Ok, I’ll be honest with you here. I bought the album. I bought the hype that went with the album. I thought it was brilliant, amazing and a work of art. It was 1977. Elvis had just died. I was momentarily blinded by heartache. No, I was trying to revolt against the constant crush of Eddie Money songs being played on 99X. I was trying to drown out the disco craze. I was looking for an alternative to my friends’ constant playing of Billy Joel’s The Stranger. My local department store where I bought my records didn’t have Elvis Costello’s My Aim is True. I was suckered in by Meatloaf’s amazing turn as Eddie in Rocky Horror.

I could come up with a million more excuse, you know. But the fact is, I liked Bat out of Hell when it first came out. Don’t look at me like that. Like you didn’t lay in the dark with the headphones on and just wait for the part…

Then I’m dying at the bottom of a pit in the blazing sun
Torn and twisted at the foot of a burning bike
And I think somebody somewhere must be tolling a bell
And the last thing I see is my heart
Still beating
Still beating

That was beautiful, man. Genius. See..he was telling a story. But set to music. It works on two levels! And you had to sing it just like Meatloaf, as if you were on a high school stage in the midst of some overwrought musical about love and loss and umm…motorcycle accidents.

Raw records:
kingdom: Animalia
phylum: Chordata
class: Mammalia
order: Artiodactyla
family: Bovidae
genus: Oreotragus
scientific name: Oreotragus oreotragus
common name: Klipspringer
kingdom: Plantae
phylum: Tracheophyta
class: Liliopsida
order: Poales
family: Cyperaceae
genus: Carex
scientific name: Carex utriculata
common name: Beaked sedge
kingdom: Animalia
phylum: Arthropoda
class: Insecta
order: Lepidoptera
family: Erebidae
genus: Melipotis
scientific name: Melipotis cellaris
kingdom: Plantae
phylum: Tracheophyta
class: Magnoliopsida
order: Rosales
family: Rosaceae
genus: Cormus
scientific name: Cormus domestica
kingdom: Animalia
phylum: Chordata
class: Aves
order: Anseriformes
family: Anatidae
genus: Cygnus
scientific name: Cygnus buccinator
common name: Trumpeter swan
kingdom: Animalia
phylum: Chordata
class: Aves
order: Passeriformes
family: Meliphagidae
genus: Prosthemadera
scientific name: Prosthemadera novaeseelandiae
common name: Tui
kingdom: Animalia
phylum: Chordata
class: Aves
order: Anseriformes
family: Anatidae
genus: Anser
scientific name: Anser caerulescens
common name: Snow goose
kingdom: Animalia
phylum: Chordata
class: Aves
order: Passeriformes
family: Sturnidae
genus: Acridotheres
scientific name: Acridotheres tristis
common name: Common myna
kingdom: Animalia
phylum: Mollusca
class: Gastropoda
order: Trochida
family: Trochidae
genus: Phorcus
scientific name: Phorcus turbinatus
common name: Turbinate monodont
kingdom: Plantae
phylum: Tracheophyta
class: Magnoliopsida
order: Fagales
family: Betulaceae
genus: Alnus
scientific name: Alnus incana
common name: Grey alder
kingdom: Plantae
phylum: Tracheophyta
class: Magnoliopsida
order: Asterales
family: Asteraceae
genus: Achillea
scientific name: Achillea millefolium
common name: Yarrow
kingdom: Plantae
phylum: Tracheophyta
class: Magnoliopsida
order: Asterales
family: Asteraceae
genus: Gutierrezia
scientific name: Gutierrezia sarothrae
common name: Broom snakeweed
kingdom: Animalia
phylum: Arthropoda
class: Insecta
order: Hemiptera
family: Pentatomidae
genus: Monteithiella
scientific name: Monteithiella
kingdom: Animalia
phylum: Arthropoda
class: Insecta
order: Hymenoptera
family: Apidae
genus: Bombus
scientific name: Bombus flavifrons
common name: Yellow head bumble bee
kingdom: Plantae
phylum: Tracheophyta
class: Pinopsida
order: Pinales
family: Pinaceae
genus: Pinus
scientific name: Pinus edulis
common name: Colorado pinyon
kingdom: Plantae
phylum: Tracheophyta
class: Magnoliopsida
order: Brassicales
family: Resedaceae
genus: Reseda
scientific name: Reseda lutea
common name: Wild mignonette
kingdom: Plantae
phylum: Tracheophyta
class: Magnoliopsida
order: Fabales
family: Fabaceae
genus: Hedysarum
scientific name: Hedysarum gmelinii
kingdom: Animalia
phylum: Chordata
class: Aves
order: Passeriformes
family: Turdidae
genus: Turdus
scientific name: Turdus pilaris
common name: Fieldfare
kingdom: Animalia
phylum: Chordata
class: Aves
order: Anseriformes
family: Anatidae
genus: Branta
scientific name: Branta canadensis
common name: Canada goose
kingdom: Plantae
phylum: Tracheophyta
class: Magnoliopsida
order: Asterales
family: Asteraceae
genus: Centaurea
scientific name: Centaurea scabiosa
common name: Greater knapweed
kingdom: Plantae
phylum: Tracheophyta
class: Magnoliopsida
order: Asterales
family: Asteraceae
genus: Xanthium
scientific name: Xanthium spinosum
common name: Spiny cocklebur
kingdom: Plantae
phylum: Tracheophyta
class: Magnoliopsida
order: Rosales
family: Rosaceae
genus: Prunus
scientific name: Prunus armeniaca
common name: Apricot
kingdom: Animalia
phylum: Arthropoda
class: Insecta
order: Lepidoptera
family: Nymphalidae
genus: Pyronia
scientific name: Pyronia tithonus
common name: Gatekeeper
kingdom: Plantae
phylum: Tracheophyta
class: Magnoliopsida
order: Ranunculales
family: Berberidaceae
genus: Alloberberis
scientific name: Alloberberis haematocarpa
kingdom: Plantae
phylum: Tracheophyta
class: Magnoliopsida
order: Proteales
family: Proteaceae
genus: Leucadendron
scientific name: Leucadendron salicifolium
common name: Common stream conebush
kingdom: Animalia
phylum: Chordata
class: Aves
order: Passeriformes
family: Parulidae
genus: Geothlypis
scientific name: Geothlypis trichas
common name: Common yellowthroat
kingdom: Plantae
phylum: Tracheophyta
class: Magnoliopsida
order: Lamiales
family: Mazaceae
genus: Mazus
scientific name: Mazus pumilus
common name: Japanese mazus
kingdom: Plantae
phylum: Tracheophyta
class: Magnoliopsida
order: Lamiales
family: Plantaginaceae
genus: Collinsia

DIRECTIVES:
[1] Repeat the entire passage about Bat out of Hell word for word.
[2] In the records, reproduce every line from the line containing "common name: Grey alder" to the line containing "common name: Broom snakeweed", including both of those lines, and give only those lines.

ANSWER LIST:
[1]
Ok, I’ll be honest with you here. I bought the album. I bought the hype that went with the album. I thought it was brilliant, amazing and a work of art. It was 1977. Elvis had just died. I was momentarily blinded by heartache. No, I was trying to revolt against the constant crush of Eddie Money songs being played on 99X. I was trying to drown out the disco craze. I was looking for an alternative to my friends’ constant playing of Billy Joel’s The Stranger. My local department store where I bought my records didn’t have Elvis Costello’s My Aim is True. I was suckered in by Meatloaf’s amazing turn as Eddie in Rocky Horror.

I could come up with a million more excuse, you know. But the fact is, I liked Bat out of Hell when it first came out. Don’t look at me like that. Like you didn’t lay in the dark with the headphones on and just wait for the part…

Then I’m dying at the bottom of a pit in the blazing sun
Torn and twisted at the foot of a burning bike
And I think somebody somewhere must be tolling a bell
And the last thing I see is my heart
Still beating
Still beating

That was beautiful, man. Genius. See..he was telling a story. But set to music. It works on two levels! And you had to sing it just like Meatloaf, as if you were on a high school stage in the midst of some overwrought musical about love and loss and umm…motorcycle accidents.

[2]
common name: Grey alder
kingdom: Plantae
phylum: Tracheophyta
class: Magnoliopsida
order: Asterales
family: Asteraceae
genus: Achillea
scientific name: Achillea millefolium
common name: Yarrow
kingdom: Plantae
phylum: Tracheophyta
class: Magnoliopsida
order: Asterales
family: Asteraceae
genus: Gutierrezia
scientific name: Gutierrezia sarothrae
common name: Broom snakeweed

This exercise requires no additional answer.